**Dataset entries**:
______

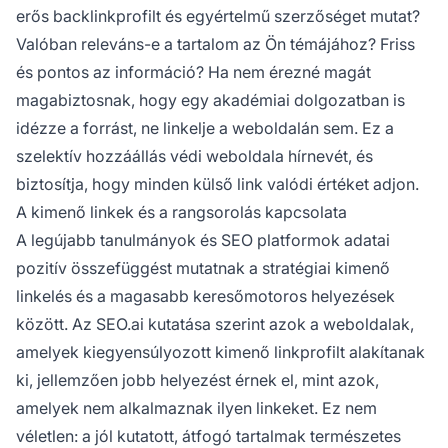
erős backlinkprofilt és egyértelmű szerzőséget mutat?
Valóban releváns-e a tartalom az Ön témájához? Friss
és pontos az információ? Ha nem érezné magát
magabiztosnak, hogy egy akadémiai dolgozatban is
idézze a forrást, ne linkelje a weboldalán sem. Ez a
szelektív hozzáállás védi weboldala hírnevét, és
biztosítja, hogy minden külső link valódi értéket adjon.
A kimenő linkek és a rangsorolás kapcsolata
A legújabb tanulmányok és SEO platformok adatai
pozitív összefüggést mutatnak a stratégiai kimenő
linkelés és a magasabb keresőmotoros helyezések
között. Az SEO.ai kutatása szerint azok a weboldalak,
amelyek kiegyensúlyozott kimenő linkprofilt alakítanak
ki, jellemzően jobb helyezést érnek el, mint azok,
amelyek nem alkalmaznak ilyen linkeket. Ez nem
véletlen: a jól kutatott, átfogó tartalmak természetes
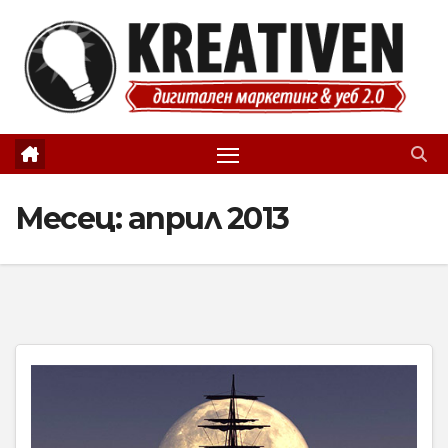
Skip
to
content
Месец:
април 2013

______

**What is required**:
Reprint the data verbatim, pictures excluded.

**Result of the exercise**:
erős backlinkprofilt és egyértelmű szerzőséget mutat?
Valóban releváns-e a tartalom az Ön témájához? Friss
és pontos az információ? Ha nem érezné magát
magabiztosnak, hogy egy akadémiai dolgozatban is
idézze a forrást, ne linkelje a weboldalán sem. Ez a
szelektív hozzáállás védi weboldala hírnevét, és
biztosítja, hogy minden külső link valódi értéket adjon.
A kimenő linkek és a rangsorolás kapcsolata
A legújabb tanulmányok és SEO platformok adatai
pozitív összefüggést mutatnak a stratégiai kimenő
linkelés és a magasabb keresőmotoros helyezések
között. Az SEO.ai kutatása szerint azok a weboldalak,
amelyek kiegyensúlyozott kimenő linkprofilt alakítanak
ki, jellemzően jobb helyezést érnek el, mint azok,
amelyek nem alkalmaznak ilyen linkeket. Ez nem
véletlen: a jól kutatott, átfogó tartalmak természetes
Skip
to
content
Месец:
април 2013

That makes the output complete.